What to produce >> Your answer must be every line of the data below that holds the string "approach", copied exactly.
<<<<
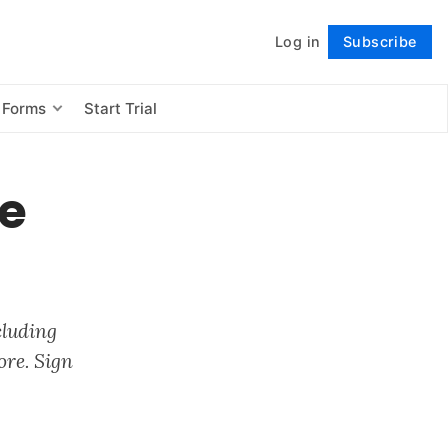
Log in
Subscribe
Follow
 Forms
Start Trial
ve
cluding
ore. Sign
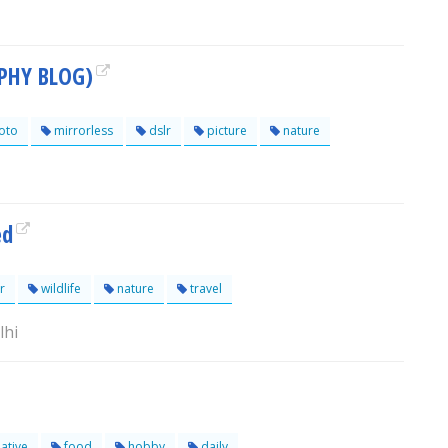
PHY BLOG)
oto
mirrorless
dslr
picture
nature
ed
r
wildlife
nature
travel
lhi
ative
food
hobby
daily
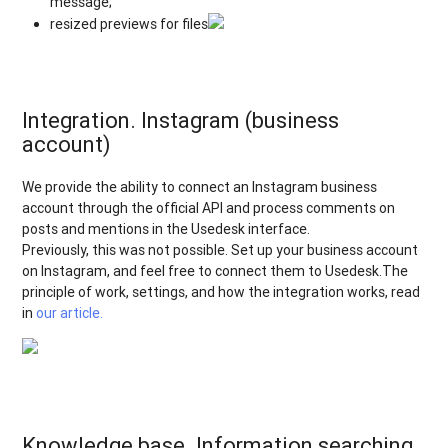
message;
resized previews for files
Integration. Instagram (business
account)
We provide the ability to connect an Instagram business
account through the official API and process comments on
posts and mentions in the Usedesk interface.
Previously, this was not possible. Set up your business account
on Instagram, and feel free to connect them to Usedesk.The
principle of work, settings, and how the integration works, read
in
our article.
Knowledge base. Information searching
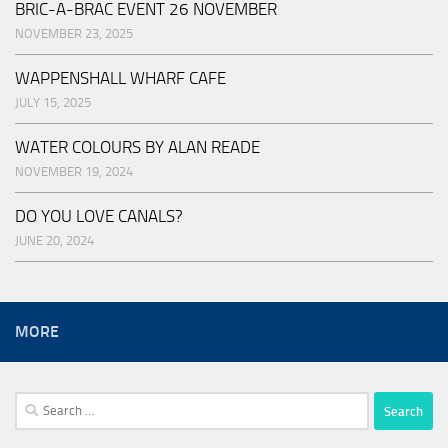
BRIC-A-BRAC EVENT 26 NOVEMBER
NOVEMBER 23, 2025
WAPPENSHALL WHARF CAFE
JULY 15, 2025
WATER COLOURS BY ALAN READE
NOVEMBER 19, 2024
DO YOU LOVE CANALS?
JUNE 20, 2024
MORE
Search
for:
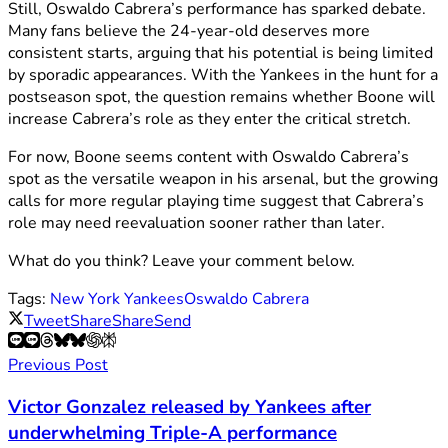
Still, Oswaldo Cabrera’s performance has sparked debate.
Many fans believe the 24-year-old deserves more
consistent starts, arguing that his potential is being limited
by sporadic appearances. With the Yankees in the hunt for a
postseason spot, the question remains whether Boone will
increase Cabrera’s role as they enter the critical stretch.
For now, Boone seems content with Oswaldo Cabrera’s
spot as the versatile weapon in his arsenal, but the growing
calls for more regular playing time suggest that Cabrera’s
role may need reevaluation sooner rather than later.
What do you think? Leave your comment below.
Tags:
New York Yankees
Oswaldo Cabrera
Tweet
Share
Share
Send
Previous Post
Victor Gonzalez released by Yankees after
underwhelming Triple-A performance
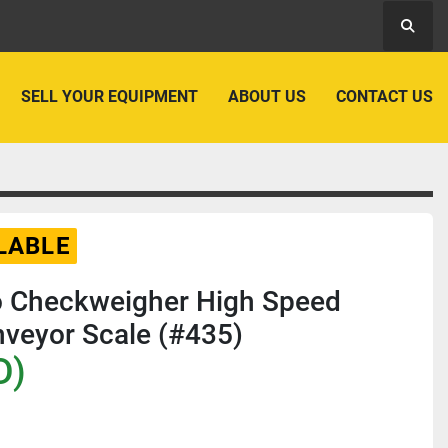
Searc
SELL YOUR EQUIPMENT
ABOUT US
CONTACT US
LABLE
do Checkweigher High Speed
veyor Scale (#435)
D)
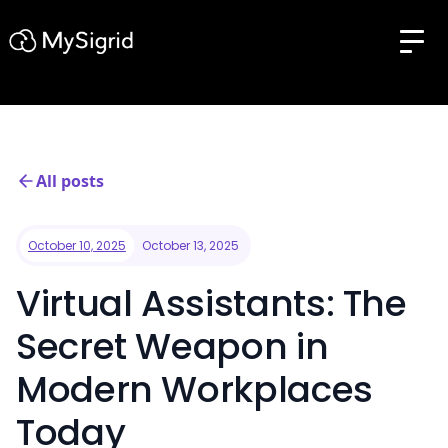
All posts
October 10, 2025
October 13, 2025
Virtual Assistants: The
Secret Weapon in
Modern Workplaces
Today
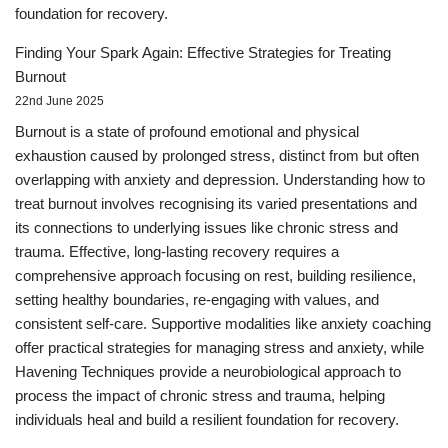
foundation for recovery.
Finding Your Spark Again: Effective Strategies for Treating
Burnout
22nd June 2025
Burnout is a state of profound emotional and physical
exhaustion caused by prolonged stress, distinct from but often
overlapping with anxiety and depression. Understanding how to
treat burnout involves recognising its varied presentations and
its connections to underlying issues like chronic stress and
trauma. Effective, long-lasting recovery requires a
comprehensive approach focusing on rest, building resilience,
setting healthy boundaries, re-engaging with values, and
consistent self-care. Supportive modalities like anxiety coaching
offer practical strategies for managing stress and anxiety, while
Havening Techniques provide a neurobiological approach to
process the impact of chronic stress and trauma, helping
individuals heal and build a resilient foundation for recovery.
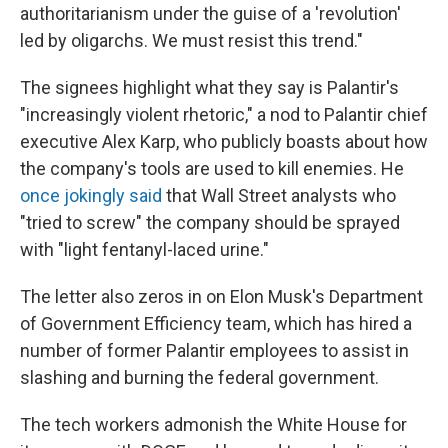
authoritarianism under the guise of a 'revolution'
led by oligarchs. We must resist this trend."
The signees highlight what they say is Palantir's
"increasingly violent rhetoric," a nod to Palantir chief
executive Alex Karp, who publicly boasts about how
the company's tools are used to kill enemies. He
once jokingly said
that Wall Street analysts who
"tried to screw" the company should be sprayed
with "light fentanyl-laced urine."
The letter also zeros in on Elon Musk's Department
of Government Efficiency team, which has hired a
number of former Palantir employees to assist in
slashing and burning the federal government.
The tech workers admonish the White House for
>>>>
The answer >>
comprehensive approach focusing on rest, building resilience,
Havening Techniques provide a neurobiological approach to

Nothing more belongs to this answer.